There is no clearer example of this vital principle than the illustrious church of Ephesus, which was perhaps the finest congregation that existed in the First Century. Although only a few decades had passed since the birth of this church, the fervency that once gripped these believers’ hearts had waned. The spiritual fire that once blazed in their midst was gradually diminishing into a flickering flame, replaced instead by orthodoxy, creeds, and dogmas — a form of religion that lacked the power known by the earlier generation (see 2 Timothy 3:5).

If this could happen to the church of Ephesus, it must be taken as a warning for the Church in every generation. We must regularly allow the Holy Spirit to search our hearts and reveal whether or not we are still on fire for the Lord as we once were.
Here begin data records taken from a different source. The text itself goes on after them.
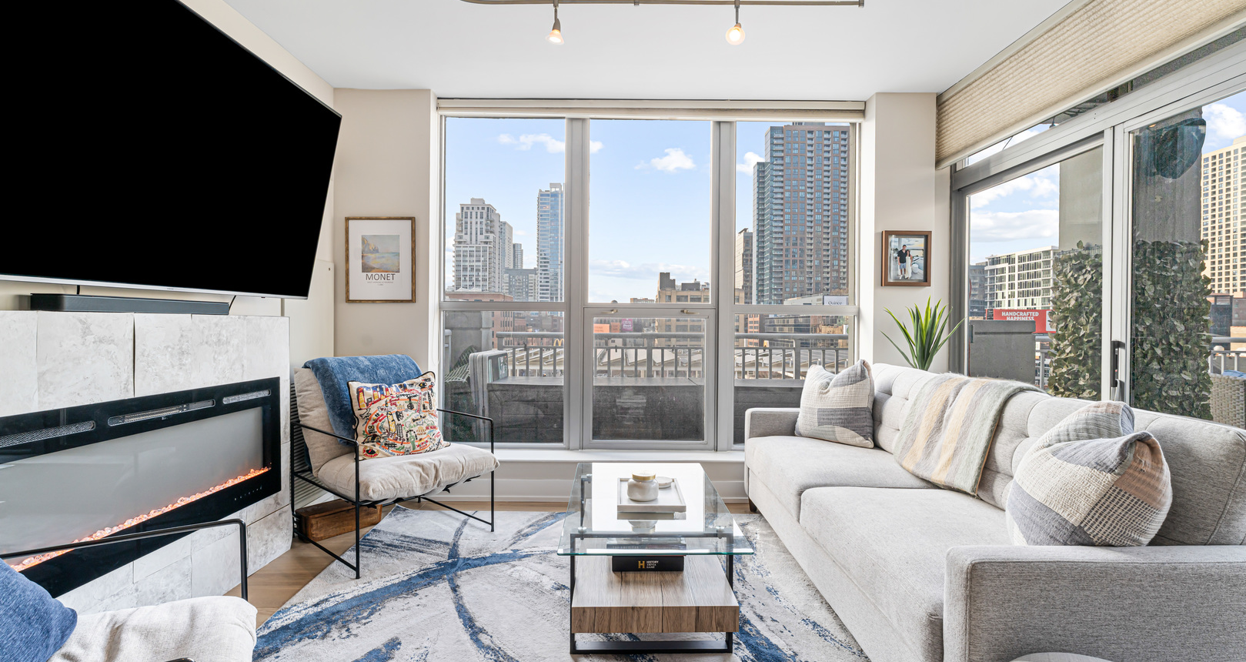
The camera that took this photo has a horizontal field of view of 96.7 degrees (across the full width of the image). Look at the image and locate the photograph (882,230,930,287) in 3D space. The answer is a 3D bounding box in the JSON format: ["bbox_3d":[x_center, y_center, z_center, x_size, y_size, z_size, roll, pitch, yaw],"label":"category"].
[{"bbox_3d":[1.811,-0.460,3.540,0.299,0.349,0.040,0,1,0],"label":"photograph"}]

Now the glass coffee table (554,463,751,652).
[{"bbox_3d":[0.090,0.880,2.220,0.600,0.425,1.087,0,1,0],"label":"glass coffee table"}]

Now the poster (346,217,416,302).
[{"bbox_3d":[-1.559,-0.456,3.576,0.455,0.549,0.022,0,1,0],"label":"poster"}]

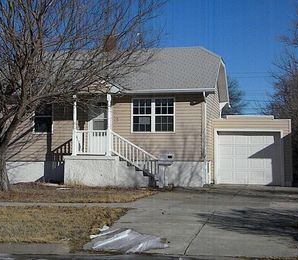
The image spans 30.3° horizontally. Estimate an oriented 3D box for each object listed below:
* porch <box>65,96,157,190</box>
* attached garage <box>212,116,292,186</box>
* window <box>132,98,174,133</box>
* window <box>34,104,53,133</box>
[{"bbox_3d":[-1.213,0.384,20.088,3.467,3.226,1.400,0,-2,11],"label":"porch"},{"bbox_3d":[4.647,0.963,24.744,3.085,2.746,6.300,0,-2,11],"label":"attached garage"},{"bbox_3d":[0.175,-0.523,20.587,1.654,1.335,0.120,0,-2,11],"label":"window"},{"bbox_3d":[-4.096,-0.426,21.453,0.818,1.169,0.120,0,-2,11],"label":"window"}]

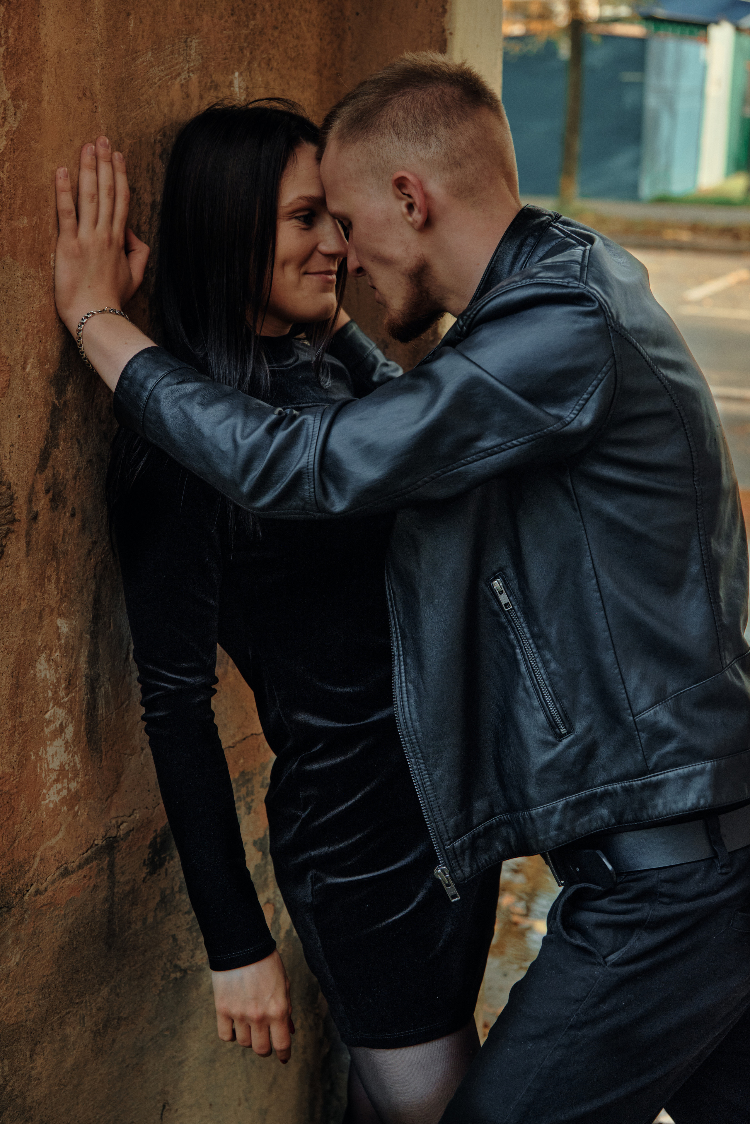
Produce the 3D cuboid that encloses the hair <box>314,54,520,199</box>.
[{"bbox_3d":[0.044,-0.423,1.736,0.198,0.168,0.165,-16,10,21],"label":"hair"}]

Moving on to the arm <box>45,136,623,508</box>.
[{"bbox_3d":[-0.036,-0.224,1.680,0.540,0.350,0.200,2,17,9],"label":"arm"}]

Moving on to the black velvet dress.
[{"bbox_3d":[-0.068,0.130,1.840,0.290,0.800,0.420,10,20,43],"label":"black velvet dress"}]

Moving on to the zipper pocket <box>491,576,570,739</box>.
[{"bbox_3d":[0.151,0.093,1.710,0.030,0.180,0.020,-20,9,16],"label":"zipper pocket"}]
It may be a painful revelation to realize that we have become doctrinally sophisticated yet powerless. However, if we are willing to remember from whence we have fallen and then to repent, we can be spared the tragedy of becoming irrelevant to our generation.

As I conclude today, my own heart is stirred. Oh, let each of us examine our own heart to see if we have let anything slip in our fervent pursuit of Jesus. And if we discover that we have left our first love in any way, let’s take every step necessary to fan the fire within until it blazes hot and high for Him the way it did when we first came to know Jesus Christ!
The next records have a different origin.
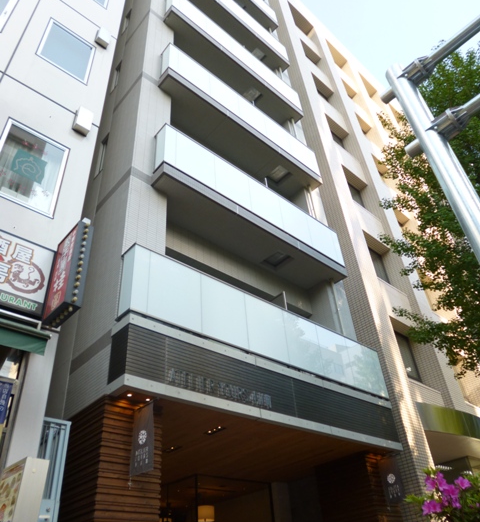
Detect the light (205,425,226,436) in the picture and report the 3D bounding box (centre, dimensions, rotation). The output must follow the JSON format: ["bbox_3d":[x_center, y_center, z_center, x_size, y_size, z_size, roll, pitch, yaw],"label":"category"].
[{"bbox_3d":[-0.415,2.703,7.134,0.130,0.070,0.420,26,-48,-33],"label":"light"}]

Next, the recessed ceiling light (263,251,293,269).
[{"bbox_3d":[0.921,-0.037,10.803,0.557,0.080,0.557,26,-48,-33],"label":"recessed ceiling light"}]

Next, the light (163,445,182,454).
[{"bbox_3d":[-1.171,3.275,7.766,0.130,0.070,0.420,26,-48,-33],"label":"light"}]

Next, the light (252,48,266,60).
[{"bbox_3d":[0.665,-8.109,17.779,0.557,0.080,0.557,26,-48,-33],"label":"light"}]

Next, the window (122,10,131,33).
[{"bbox_3d":[-3.779,-8.037,15.036,0.110,1.420,0.447,26,-48,-33],"label":"window"}]

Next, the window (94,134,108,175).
[{"bbox_3d":[-3.265,-2.489,10.636,0.110,1.420,0.447,26,-48,-33],"label":"window"}]

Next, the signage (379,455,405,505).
[{"bbox_3d":[2.954,4.247,8.612,0.020,0.813,0.410,28,-49,-35],"label":"signage"}]

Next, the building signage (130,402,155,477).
[{"bbox_3d":[-1.230,2.207,5.528,0.410,0.813,0.020,-32,-46,30],"label":"building signage"}]

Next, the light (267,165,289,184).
[{"bbox_3d":[1.165,-2.567,13.369,0.557,0.080,0.557,26,-48,-33],"label":"light"}]

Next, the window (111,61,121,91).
[{"bbox_3d":[-3.522,-5.263,12.836,0.110,1.420,0.447,26,-48,-33],"label":"window"}]

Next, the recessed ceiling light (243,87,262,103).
[{"bbox_3d":[0.410,-5.585,15.204,0.557,0.080,0.557,26,-48,-33],"label":"recessed ceiling light"}]

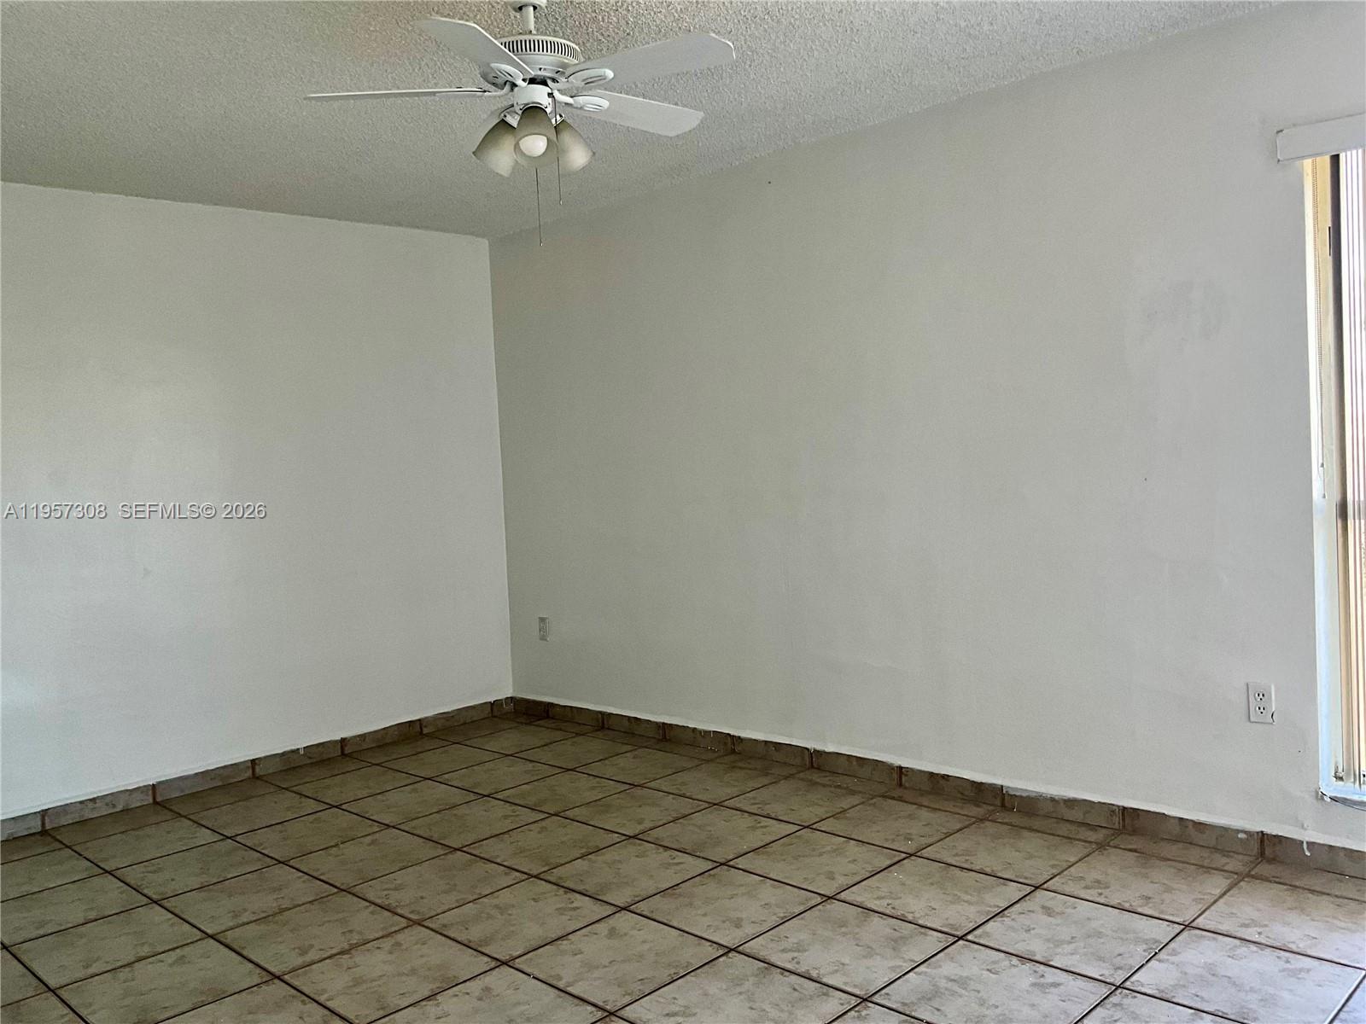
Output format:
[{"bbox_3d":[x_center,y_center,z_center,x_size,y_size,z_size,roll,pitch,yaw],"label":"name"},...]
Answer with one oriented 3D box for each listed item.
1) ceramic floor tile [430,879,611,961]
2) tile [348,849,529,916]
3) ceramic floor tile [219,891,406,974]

ather, as I read how the church at Ephesus subtly shifted its focus from walking with You to working for You, I’m struck by the realization of how easily our attention can fasten on what we do for You instead of on You for who You are. Lord, I repent for how I’ve allowed the cares of life and my concern for other things to harden my heart and dull the fervency of my passion for You. When I compare how I am today to how I was when I first came to Jesus, I must admit that I’ve become doctrinally sophisticated yet spiritually powerless. I confess my sin of idolatry because I’ve allowed other things to become enthroned in my heart. Holy Spirit, I humbly ask You to work in me, to ignite within me a white-hot fervor for Jesus like I’ve never known. Bring me to a place where my chief desire is to know Him, to love Him, to walk with Him, to serve Him, and to please Him in the pure power of holiness.
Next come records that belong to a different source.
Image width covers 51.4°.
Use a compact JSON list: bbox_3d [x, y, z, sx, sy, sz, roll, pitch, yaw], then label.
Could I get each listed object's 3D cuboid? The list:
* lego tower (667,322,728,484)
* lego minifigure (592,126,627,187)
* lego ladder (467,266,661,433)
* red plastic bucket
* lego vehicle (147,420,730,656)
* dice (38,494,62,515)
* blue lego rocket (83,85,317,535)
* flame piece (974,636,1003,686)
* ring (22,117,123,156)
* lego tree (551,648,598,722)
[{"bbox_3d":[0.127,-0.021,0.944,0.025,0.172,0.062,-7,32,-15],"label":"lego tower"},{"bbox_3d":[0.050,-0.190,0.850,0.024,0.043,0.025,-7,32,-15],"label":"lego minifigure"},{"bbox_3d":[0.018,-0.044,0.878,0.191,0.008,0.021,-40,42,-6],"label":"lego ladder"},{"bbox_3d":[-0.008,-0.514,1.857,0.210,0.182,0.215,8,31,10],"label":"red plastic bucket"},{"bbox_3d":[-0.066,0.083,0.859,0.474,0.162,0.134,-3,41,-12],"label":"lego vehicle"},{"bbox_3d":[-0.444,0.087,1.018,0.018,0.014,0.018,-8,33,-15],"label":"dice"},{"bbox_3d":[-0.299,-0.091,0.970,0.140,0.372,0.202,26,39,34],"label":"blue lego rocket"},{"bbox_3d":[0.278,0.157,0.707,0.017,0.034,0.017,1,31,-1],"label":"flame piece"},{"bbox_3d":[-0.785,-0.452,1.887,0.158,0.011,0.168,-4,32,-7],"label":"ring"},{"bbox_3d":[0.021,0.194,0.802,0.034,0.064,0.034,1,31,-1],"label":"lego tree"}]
I pray this in Jesus’ name!



I declare that I am in love with Jesus Christ. He is the center of my life. My love for Him consumes me and motivates every part of my life. I started out in the fire of God, and I will end in the fire of God. I allow the Holy Spirit to search my heart regularly to reveal my true spiritual state. I refuse to become doctrinally sophisticated yet powerless and irrelevant. I confess that I am overwhelmed with the love of Jesus. My heart is increasingly captivated by Him. Every day, every week, and every year that passes, I grow more deeply in love with Him. Soon I’ll meet Him face to face. Each morning I awaken with greater determination to live my life for that moment when I look into His loving eyes. Oh, what a day that will be — but until then, I want to be consumed with His fire!

I declare this by faith in Jesus’ name!



  1. If the church of Ephesus could lose its first love, then Jesus’ message to them in Revelation 2:4 must be taken as a warning for the Church in every generation?  Allow the Holy Spirit to search your heart and reveal whether or not you are still on fire for the Lord as you once were.
  2. Have you ever had the painful realization that you had become doctrinally sophisticated yet spiritually powerless? If you are willing to remember your first love and repent, you can be spared the tragedy of becoming irrelevant to your generation.
  3. Why don’t you take a moment to examine your heart and see if you have let anything slip? If you discover that you have left your first love in any way, take every step necessary to return to the flaming fire of passion you had in your heart when you first came to know Jesus Christ!